Any time is a good time to take your cooking outside. However, summer seems to have everyone ready to fire up the grill. Pound-for-pound, the best thing you can put over a fire is a good brisket. However, if you’re not careful, you might end up with meat that’s dry and tough. Luckily, Big Moe Cason recently shared some tips on how he gets the perfect brisket every time.
You may be familiar with Big Moe from his appearances on BBQ Pitmasters and BBQ Pit Wars. He served as a contestant as well as a judge on those programs. In short, Moe is a master of his craft. If anyone has the clout to instruct the masses on making the perfect brisket, it’s him. He told Uproxx how he does it.

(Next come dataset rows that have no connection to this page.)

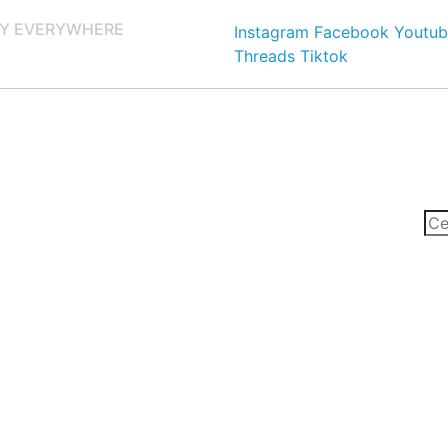
Y EVERYWHERE
Instagram
Facebook
Youtub
Threads
Tiktok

Now, let’s get to the good stuff.
Big Moe’s Tips On Making The Perfect Brisket
The first step on the road to a perfect brisket is to select the best cut of meat you can find. Moe noted that not everybody is going to want to “spend the money on prime or wagyu.” However, he said that getting the best meat is important. “At least get a prime because, with beef brisket, the higher quality of meat you get as far as marbling, the better the brisket is going to be, period. It’s just a fact.”
Once you have a good cut of meat, start thinking about seasonings and rubs. Big Moe said he prefers his own rub. However, it’s not a complicated mixture. “It’s basic salt, pepper, and garlic, but it’s got some other stuff that makes it more savory.”

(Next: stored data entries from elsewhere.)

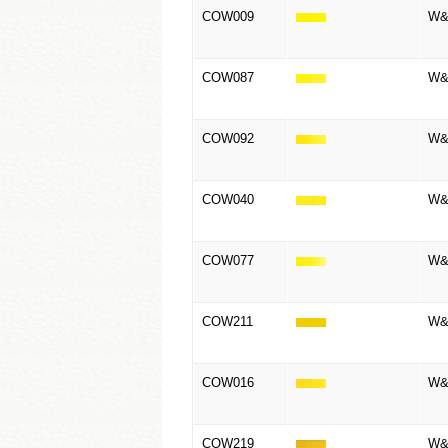
COW009
W&
COW087
W&
COW092
W&N
COW040
W&
COW077
W&N
COW211
W&N
COW016
W&N
COW219
W&N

You want that seasoning to stick to the meat. So, Moe says the next step to a perfect brisket is to get a binder. He prefers oil. However, some folks like to use mustard. The pitmaster shared his method with Uproxx. “I like to put oil down on the piece of meat after I trim the fat off the meat side.” Then, he’ll add a nice coat of his rub.
Don’t Rush The Brisket
Let that sit for about an hour while your chosen cooking vessel is heating up. Moe says cooking temperature between 230 and 240 degrees usually yields the perfect brisket. A 17 or 18-pound brisket will take about 8 or 9 hours.
Moe added that it’s best to put the brisket on the grill fat side down.
Once the meat gets to an internal temperature of about 170 degrees, pull it off the grill and wrap it with two sheets of foil below the meat and a sheet of butcher paper on top. Then, you’ll clip the paper and foil together and put it back on the heat. The butcher paper allows the moisture to escape. No one likes a soggy brisket.
Next, you’ll want to set the probe in the meat and wait until the internal temperature hits about 203 degrees. At that point, you’re only one step away from a perfect brisket.
Then, pull it off the heat and let it rest. Don’t unwrap it just yet. Moe says that he puts his finished brisket in a dry cooler for 2-4 hours. This allows all the juices to settle in the meat. As a result, you will avoid dry, tough meat.